En contraste, la llamada marea rosa ha comenzado a generar preocupación entre algunos observadores de América Latina. La situación en la región, en efecto, se está complicando, pero no por la orientación ideológica de los gobiernos sino por la falta de compromiso con los derechos humanos, la democracia y el estado de derecho en un número creciente de países, tanto desde la izquierda como desde la derecha. La región merece más atención y escrutinio sí, pero por la deriva autoritaria de muchos gobiernos, no por su signo político.
Cuba ha dejado de ser la excepción a la democracia en el continente. Se han sumado Venezuela y Nicaragua. Y ahora El Salvador se acerca al punto de no retorno. En efecto, como Maduro y luego Ortega, la gestión de Bukele se ha caracterizado por medidas cada vez más autoritarias, violaciones continuas a los derechos humanos, eliminación de contrapesos y colonización de los otros poderes. Como muchos temían, una vez preparado el escenario, Bukele anunció la decisión de presentarse a reelección en contravención de la constitución salvadoreña, con la complicidad del poder judicial y la complacencia de muchos.

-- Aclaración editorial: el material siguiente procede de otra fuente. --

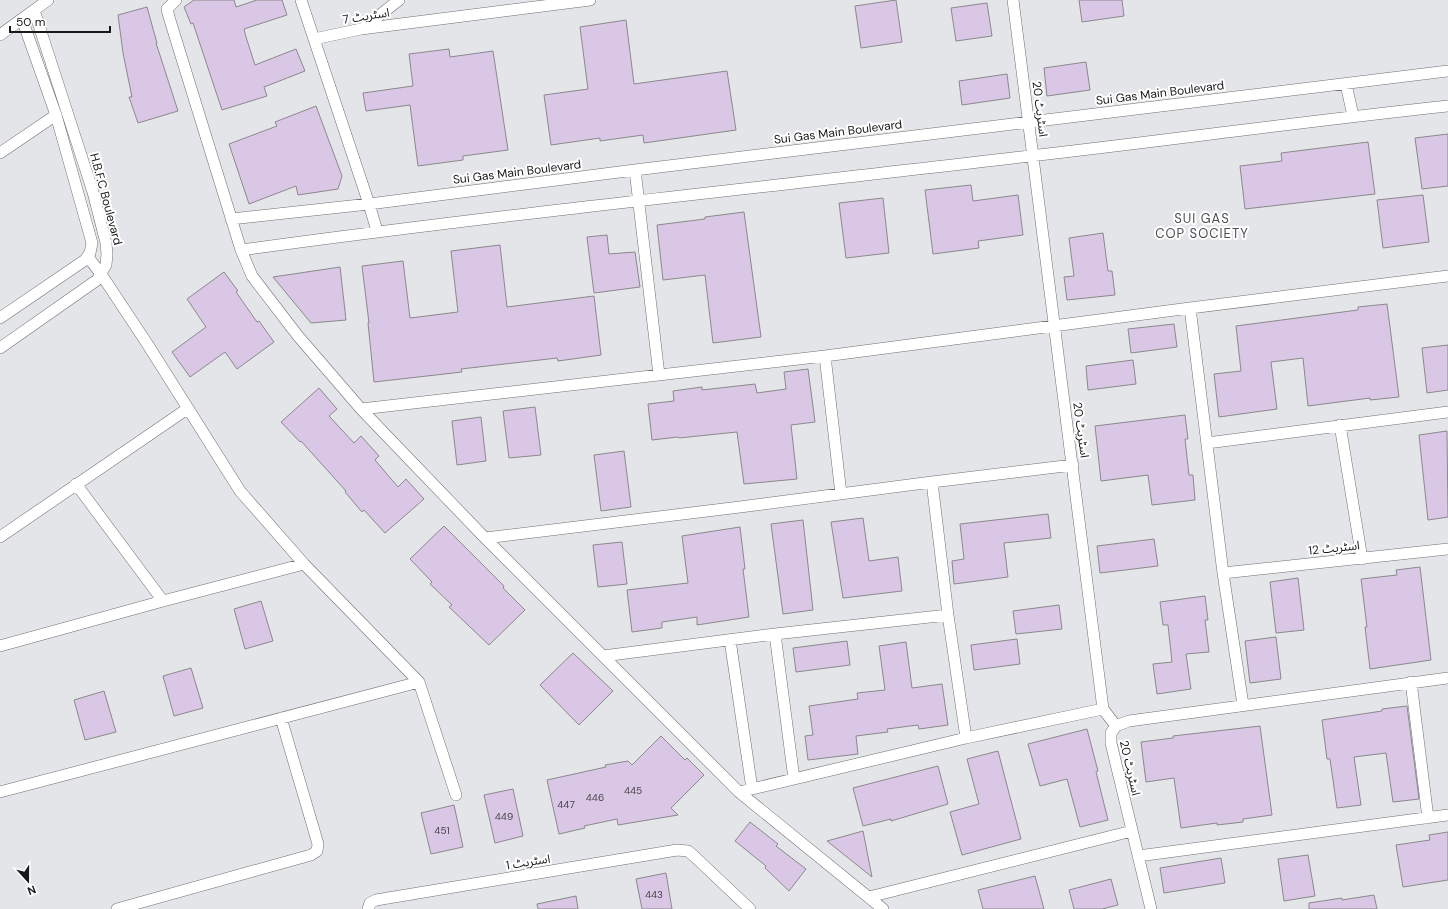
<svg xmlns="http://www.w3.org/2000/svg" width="1448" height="909" viewBox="0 0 1448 909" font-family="'DM Sans','Noto Sans Arabic',sans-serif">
	<rect width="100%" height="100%" fill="#e3e5e8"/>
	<path fill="#dac7e5" stroke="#8b898c" d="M194 0H234L236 7 257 0H282L287 15 244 29 246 37 255 65 296 49 305 71 264 87 267 96 222 110 193 23 191 24 184 7Z
		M896 0 902 42 861 48 855 6Z
		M1079 0H1122L1124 16 1082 22Z
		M987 3 992 36 956 41 951 8Z
		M147 7 157 43H156L178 111 138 123 129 97H132L123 53 118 15Z
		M626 20 634 84 727 71 736 130 644 143 643 135 600 141V138L551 145 544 95 588 89 580 27Z
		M449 49 450 57 493 51 508 150 463 156V160L418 166 410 105 366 111 363 93 413 86 409 54Z
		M1086 62 1090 90 1047 96 1044 68Z
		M1007 74 1010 98 962 105 959 81Z
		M316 106 342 176 338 189 298 195 296 186 249 204 229 144 277 126 275 122Z
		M1448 134V186L1422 189 1415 138Z
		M1368 142 1375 194 1245 209 1240 166 1282 161 1281 153Z
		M971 185 973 201 1018 195 1023 235 978 241 979 248 933 254 925 190Z
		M1423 195 1429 242 1383 248 1377 200Z
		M883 198 889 253 846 258 839 203Z
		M744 212 761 337 713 343 705 275 663 280 657 225 705 219V217Z
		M1103 233 1108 271H1112L1115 295 1067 300 1064 277 1074 276 1069 238Z
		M607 235 609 254 635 252 640 287 594 293 587 237Z
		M500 245 507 307 594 296 601 355 558 361 557 358 531 361 461 369 462 372 374 382 368 323H369L362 266 403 261 410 318 458 312 451 251Z
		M340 267 346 320 311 323 273 277Z
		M224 272 238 291 236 292 257 322 259 321 274 342 237 369 225 352 190 377 172 352 206 327 187 299Z
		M1387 304 1399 397 1370 400V398L1308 406 1303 358 1271 362 1277 409 1219 417 1214 374 1241 371 1236 326 1358 310V307Z
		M1174 324 1177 347 1131 353 1128 329Z
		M1448 345V390L1427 393 1422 348Z
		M1133 360 1136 384 1088 390 1086 366Z
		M808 369 815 422 791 425 797 479 744 484 737 432 679 438 678 437 652 440 648 404 674 401 673 391 702 387V390L755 384 757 393 786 389 784 372Z
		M319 388 337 409 329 416 354 443 361 436 379 456 375 460 398 487 406 479 424 499 385 533 364 510 362 512 345 492 346 491 301 441 300 442 281 422Z
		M535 407 541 455 509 458 503 411Z
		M1185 415 1188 439H1185L1189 475H1193L1195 500 1152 505 1148 475 1101 481 1095 426Z
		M481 417 486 461 457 465 452 421Z
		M1447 431 1448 517 1428 520 1419 435Z
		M624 451 631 507 601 511 594 455Z
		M1048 514 1051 538 1004 543 1008 577 954 584 952 561 964 559 960 524Z
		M863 518 869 561 898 557 902 591 843 598 831 522Z
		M803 520 813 610 783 614 771 524Z
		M444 526 504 586 503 588 525 610 489 645 449 607 452 605 430 584 432 582 410 559Z
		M740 527 745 569H743L749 617 697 625V617L662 622V628L632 632 627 590 688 583 682 536Z
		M1154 539 1158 566 1100 573 1097 546Z
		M622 542 627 584 598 587 593 545Z
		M1420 567 1431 660 1370 669 1365 627H1367L1361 579 1397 575 1396 570Z
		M1298 578 1304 630 1276 633 1270 582Z
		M1205 596 1208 620H1205L1209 652 1186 654 1191 689 1157 694 1153 664 1172 662 1168 625H1163L1160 602Z
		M261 601 273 641 245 649 234 609Z
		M1059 605 1062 629 1016 634 1013 611Z
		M1276 637 1281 679 1250 683 1245 641Z
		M1017 639 1020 664 974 670 971 645Z
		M847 641 850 665 796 672 793 648Z
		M906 642 912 688 942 684 948 725 919 729 918 725 887 729 888 732 856 736 858 754 808 760 805 736 813 735 809 706 858 699 857 693 885 690 879 646Z
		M573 653 613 691 579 725 540 685Z
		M191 668 203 708 174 716 163 676Z
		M104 691 116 732 85 740 74 700Z
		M1407 706 1419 799 1393 802 1386 753 1354 757 1361 805 1337 808 1330 759H1327L1322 720 1382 711V709Z
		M1260 726 1272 815 1243 819V822L1217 825V823L1181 828 1174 778 1146 782 1141 742 1173 738V736Z
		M1087 729 1098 771 1096 772 1108 820 1080 827 1067 779 1040 786 1028 744Z
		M661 736 685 760 687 758 704 775 671 808 678 815 618 825 617 819 584 826 585 828 559 834 547 780 606 767 605 765 628 761 632 765Z
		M998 751 1021 839 962 855 950 812 979 804 967 759Z
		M938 766 948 804 891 821V819L863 826 853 788Z
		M513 789 523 836 495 843 484 795Z
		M454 805 463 847 431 854 421 813Z
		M750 822 778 844 776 846 806 869 789 891 765 868 766 866 735 841Z
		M863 831 872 877 827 841Z
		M1448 832V880L1403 887 1396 845 1430 840 1429 835Z
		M1308 855 1315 896 1284 901 1278 859Z
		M1221 858 1225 883 1164 893 1160 868Z
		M666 873 672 909H642L636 879Z
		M1035 876 1044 909H983L978 890Z
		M1111 879 1118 905 1102 909H1074L1069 890Z
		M1374 895 1377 909H1309V903L1342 898V900Z
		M576 896 578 909H538L537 904Z"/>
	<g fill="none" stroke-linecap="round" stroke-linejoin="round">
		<defs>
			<path id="street" d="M176 0 167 9 169 17 241 250 252 276 298 336 361 409 485 538 739 792 883 909
				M301 0 369 204 377 231
				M1013 0 1103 709 1116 726 1111 733V743L1151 909
				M362 29 399 0
				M0 35 48 0
				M314 39 361 29 590 0
				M1346 84 1353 116
				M0 153 56 115
				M635 170 659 375
				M231 219 369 204 635 170 1448 71
				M241 250C503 214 767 187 1030 156 1169 140 1308 121 1448 106
				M88 257 101 274 148 345 240 491 304 564 419 682 456 795
				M1190 308 1223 573 1243 705
				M0 318 85 260 90 253 92 243 56 115 22 19
				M0 348 97 280 106 265 107 254 106 243 93 192 34 10
				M825 356 841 494
				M361 409 825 356 1190 308 1448 276
				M1340 425 1362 559
				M1207 443 1448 412
				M932 482 948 615 966 738
				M76 484 163 601
				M0 537 187 409
				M485 538 740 507 932 482 1073 465
				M1223 573 1448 549
				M775 634 794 779
				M730 640 752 789
				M0 646 163 601 304 564
				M603 656 775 634 948 615
				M1411 682 1428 818
				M1116 726 1129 721 1448 678
				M0 792 419 682
				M739 792 966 738 1103 709
				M1138 856 1448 815
				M869 897 1132 831
				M117 909 311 855 317 851 318 844 281 718
				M368 909 370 903 376 900 677 850 688 851 695 857 750 909"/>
		</defs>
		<use href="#street" stroke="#6d7072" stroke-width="12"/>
		<use href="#street" stroke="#fff" stroke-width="11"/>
	</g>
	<g text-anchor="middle" stroke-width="4" stroke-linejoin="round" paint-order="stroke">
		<g font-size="10" fill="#48444c">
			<text x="633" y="794">445</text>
			<text x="595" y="801">446</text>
			<text x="566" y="808">447</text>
			<text x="504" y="820">449</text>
			<text x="442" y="834">451</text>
			<text x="654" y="898">443</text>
		</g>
		<g font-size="12" fill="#171819" stroke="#fff">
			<text transform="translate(366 16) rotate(-9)" y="4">اسٹریٹ 7</text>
			<text transform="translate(1160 93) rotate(-7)" y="4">Sui Gas Main Boulevard</text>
			<text transform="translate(1040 109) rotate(83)" y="4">اسٹریٹ 20</text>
			<text transform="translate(838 132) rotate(-7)" y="4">Sui Gas Main Boulevard</text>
			<text transform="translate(517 172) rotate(-7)" y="4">Sui Gas Main Boulevard</text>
			<text transform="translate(106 199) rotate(75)" y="4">H.B.F.C Boulevard</text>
			<text transform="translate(1081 430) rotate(82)" y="4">اسٹریٹ 20</text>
			<text transform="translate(1334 548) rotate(-6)" y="4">اسٹریٹ 12</text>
			<text transform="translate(1130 768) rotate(77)" y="4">اسٹریٹ 20</text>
			<text transform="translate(528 862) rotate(-9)" y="4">اسٹریٹ 1</text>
		</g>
		<g font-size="13" letter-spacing="1" fill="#4d4f51" stroke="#fff">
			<text x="1202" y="223">SUI GAS<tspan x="1202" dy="15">COP SOCIETY</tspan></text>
		</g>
	</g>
	<g transform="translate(28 881) rotate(159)" stroke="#ffffff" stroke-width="3" paint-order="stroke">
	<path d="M0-3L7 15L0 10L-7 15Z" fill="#171819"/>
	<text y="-6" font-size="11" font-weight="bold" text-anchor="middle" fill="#171819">N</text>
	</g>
	<path d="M10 26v6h100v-6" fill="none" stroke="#171819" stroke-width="2"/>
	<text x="16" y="26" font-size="12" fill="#171819" stroke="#ffffff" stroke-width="3" paint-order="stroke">50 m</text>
</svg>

Desde la Segunda Guerra Mundial, con excepción de México, presidentes de todos los países latinoamericanos han intentado extender su mandato a pesar de las leyes vigentes. De acuerdo con la contabilidad de Ignacio Arana de Latinoamérica21, publicada hace unos días en El Universal, lo han logrado en 35 de 48 casos. Bukele está siguiendo el libreto del caudillo latinoamericano, el mismo que antes utilizaron, entre otros, Chávez, Maduro y Evo Morales. Primero, negar su deseo de reelegirse mientras otros hablaban de ello, tanteando el terreno. Al mismo tiempo, centralizar el poder, politizar la justicia y el ejército, saturar las cortes y el congreso de leales. Llegado el momento, “ceder al llamado del pueblo que le pide reelegirse y sacrificarse por él”. Bukele argumenta que es el presidente más popular de América Latina y que “seguirá liderando la transformación de El Salvador”. ¿Quién sigue?